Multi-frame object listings
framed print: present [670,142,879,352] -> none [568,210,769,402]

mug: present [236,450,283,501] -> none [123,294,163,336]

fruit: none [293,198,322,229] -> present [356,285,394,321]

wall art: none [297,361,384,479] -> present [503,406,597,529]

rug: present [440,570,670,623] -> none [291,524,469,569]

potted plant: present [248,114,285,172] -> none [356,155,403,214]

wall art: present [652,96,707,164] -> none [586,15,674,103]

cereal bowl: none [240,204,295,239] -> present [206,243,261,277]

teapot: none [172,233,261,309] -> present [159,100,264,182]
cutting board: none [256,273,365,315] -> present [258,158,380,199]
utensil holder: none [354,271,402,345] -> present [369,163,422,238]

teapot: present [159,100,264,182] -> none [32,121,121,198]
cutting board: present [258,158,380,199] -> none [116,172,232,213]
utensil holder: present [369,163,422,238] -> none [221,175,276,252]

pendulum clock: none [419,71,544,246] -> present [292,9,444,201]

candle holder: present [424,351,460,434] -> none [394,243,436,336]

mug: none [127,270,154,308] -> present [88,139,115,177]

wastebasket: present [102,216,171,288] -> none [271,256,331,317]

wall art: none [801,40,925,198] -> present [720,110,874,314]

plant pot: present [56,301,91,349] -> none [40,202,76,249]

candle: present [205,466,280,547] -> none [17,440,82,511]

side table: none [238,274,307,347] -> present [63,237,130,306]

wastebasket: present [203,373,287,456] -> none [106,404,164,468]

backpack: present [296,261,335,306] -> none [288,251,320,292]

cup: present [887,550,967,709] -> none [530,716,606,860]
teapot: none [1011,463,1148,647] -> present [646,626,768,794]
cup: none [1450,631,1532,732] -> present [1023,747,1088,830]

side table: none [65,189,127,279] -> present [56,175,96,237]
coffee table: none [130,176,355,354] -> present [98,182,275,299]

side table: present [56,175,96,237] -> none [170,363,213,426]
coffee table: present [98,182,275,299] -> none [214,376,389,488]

▶ _Assignment_
Above are the records; copy exactly the lines from the line with "utensil holder: present" through the line with "mug: none [127,270,154,308]", both included.

▶ _Task answer_
utensil holder: present [369,163,422,238] -> none [221,175,276,252]

pendulum clock: none [419,71,544,246] -> present [292,9,444,201]

candle holder: present [424,351,460,434] -> none [394,243,436,336]

mug: none [127,270,154,308] -> present [88,139,115,177]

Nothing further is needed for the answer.